Aim of the exercise>
Throughout the material below, count the lines that include the string "Ghaleel", then report only the resulting number.

Dataset content>

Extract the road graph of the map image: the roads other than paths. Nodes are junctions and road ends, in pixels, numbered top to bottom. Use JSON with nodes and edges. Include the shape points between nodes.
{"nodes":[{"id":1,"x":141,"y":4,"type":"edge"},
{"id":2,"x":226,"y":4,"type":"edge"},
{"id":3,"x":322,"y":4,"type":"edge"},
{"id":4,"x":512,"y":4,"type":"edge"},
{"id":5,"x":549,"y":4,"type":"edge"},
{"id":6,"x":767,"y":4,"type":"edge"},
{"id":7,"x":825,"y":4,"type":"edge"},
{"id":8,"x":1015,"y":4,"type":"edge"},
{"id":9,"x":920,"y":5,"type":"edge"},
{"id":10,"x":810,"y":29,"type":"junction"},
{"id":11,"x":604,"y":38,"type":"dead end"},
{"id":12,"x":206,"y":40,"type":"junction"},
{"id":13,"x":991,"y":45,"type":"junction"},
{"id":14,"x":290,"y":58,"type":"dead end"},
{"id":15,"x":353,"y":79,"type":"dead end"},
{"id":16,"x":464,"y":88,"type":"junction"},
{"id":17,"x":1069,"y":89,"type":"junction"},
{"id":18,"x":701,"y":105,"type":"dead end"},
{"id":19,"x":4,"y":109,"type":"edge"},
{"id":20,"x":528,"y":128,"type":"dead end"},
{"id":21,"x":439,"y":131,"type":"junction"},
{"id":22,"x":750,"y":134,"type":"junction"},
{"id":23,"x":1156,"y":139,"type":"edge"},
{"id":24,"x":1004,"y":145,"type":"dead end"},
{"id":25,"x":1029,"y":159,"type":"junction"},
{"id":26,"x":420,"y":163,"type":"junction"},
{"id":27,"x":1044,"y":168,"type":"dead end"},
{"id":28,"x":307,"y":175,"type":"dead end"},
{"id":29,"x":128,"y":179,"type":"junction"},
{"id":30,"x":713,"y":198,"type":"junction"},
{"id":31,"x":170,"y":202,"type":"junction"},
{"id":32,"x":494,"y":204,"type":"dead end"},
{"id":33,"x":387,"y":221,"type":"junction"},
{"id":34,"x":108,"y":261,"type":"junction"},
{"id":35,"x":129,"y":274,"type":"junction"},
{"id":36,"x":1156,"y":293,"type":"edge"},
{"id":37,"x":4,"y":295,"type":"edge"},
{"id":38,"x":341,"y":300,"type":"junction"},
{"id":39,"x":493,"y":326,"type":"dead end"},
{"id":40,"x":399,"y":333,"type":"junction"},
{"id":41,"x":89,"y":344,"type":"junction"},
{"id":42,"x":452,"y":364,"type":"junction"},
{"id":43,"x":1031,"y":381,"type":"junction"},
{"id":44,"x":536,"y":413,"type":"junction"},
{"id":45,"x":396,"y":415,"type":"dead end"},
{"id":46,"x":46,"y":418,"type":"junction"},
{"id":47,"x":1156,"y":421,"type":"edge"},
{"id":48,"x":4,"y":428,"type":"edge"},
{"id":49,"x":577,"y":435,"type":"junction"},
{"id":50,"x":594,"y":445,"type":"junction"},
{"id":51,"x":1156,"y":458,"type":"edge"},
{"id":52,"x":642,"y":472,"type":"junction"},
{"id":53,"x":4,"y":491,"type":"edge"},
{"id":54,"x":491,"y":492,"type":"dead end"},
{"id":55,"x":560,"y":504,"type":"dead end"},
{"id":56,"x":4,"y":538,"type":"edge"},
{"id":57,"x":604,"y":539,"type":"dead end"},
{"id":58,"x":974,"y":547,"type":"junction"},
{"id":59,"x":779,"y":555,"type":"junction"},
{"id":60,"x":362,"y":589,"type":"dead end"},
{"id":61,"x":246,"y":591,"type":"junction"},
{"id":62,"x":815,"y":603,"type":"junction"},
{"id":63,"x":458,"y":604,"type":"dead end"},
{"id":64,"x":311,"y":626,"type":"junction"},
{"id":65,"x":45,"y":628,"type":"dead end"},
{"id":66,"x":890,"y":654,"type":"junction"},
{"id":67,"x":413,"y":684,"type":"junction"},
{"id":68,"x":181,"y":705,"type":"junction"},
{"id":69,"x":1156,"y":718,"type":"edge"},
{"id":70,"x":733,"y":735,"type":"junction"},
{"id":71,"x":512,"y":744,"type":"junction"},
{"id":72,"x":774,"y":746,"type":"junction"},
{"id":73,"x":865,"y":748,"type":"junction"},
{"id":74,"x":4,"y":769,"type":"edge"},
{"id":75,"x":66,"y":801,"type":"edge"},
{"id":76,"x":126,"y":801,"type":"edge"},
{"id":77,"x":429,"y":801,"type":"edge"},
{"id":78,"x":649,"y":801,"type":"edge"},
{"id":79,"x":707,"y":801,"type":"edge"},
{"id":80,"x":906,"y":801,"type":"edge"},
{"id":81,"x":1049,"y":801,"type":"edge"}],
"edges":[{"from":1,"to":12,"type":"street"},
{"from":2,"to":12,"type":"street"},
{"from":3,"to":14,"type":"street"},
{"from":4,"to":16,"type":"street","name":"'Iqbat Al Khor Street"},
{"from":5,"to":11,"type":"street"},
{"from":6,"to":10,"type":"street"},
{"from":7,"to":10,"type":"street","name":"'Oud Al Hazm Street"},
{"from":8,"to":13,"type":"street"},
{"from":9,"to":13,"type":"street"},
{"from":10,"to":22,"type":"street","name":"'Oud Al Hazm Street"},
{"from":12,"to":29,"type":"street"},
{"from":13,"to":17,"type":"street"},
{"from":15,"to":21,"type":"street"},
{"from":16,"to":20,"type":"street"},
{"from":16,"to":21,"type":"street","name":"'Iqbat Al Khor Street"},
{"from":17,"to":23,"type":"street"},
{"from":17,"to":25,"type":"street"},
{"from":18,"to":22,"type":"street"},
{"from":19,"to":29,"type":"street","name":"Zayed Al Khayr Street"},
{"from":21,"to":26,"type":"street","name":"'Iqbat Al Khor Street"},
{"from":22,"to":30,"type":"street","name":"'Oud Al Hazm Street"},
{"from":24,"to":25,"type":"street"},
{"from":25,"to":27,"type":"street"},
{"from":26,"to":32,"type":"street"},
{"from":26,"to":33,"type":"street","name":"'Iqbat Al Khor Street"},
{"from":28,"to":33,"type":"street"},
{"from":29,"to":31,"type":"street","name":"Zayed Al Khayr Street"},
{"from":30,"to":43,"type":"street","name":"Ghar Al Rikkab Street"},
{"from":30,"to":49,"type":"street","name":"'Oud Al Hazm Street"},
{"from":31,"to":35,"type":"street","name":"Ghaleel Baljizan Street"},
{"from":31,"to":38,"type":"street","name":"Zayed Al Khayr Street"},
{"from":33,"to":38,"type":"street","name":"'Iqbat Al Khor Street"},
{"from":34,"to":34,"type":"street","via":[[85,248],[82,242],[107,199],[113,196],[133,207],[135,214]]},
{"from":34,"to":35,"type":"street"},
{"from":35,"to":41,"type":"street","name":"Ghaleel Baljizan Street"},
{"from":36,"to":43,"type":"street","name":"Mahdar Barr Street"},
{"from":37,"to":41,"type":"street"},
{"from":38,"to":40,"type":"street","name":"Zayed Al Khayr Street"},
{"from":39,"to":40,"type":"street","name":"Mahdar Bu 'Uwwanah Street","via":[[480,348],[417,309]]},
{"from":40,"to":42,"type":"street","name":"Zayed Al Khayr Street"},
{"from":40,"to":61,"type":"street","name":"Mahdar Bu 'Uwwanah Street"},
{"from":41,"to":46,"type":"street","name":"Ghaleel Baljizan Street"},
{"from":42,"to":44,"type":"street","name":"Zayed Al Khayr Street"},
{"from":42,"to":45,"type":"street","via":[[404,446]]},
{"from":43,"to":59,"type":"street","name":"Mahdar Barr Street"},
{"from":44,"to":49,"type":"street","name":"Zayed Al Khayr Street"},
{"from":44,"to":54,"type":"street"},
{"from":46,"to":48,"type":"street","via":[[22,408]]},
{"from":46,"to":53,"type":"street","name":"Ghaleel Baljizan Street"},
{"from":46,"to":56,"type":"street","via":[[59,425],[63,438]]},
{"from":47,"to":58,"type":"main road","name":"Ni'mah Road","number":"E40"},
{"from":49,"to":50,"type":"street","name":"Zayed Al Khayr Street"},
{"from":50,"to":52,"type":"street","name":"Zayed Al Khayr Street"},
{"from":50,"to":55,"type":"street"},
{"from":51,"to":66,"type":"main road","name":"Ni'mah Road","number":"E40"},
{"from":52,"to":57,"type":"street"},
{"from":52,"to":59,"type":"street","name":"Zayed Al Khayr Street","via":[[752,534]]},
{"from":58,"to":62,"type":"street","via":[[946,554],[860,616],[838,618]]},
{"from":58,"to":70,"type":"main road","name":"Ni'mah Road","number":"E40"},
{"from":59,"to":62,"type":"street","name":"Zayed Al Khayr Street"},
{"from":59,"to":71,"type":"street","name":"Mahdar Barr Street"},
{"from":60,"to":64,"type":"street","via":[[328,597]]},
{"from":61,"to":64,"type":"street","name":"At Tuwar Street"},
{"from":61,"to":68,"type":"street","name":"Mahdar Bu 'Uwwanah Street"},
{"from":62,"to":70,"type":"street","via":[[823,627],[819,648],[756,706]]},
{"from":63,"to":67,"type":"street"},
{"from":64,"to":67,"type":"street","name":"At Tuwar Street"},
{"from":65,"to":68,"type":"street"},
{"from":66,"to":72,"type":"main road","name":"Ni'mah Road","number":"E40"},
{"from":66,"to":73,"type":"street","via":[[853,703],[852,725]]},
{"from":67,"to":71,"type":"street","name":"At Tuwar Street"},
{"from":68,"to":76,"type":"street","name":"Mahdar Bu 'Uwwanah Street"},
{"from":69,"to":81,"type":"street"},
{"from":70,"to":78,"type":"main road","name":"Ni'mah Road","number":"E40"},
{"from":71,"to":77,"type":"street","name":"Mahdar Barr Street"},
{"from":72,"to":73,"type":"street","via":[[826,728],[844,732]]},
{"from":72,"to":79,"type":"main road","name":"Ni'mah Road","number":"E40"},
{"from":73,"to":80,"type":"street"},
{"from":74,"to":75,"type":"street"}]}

Solution for this problem>
4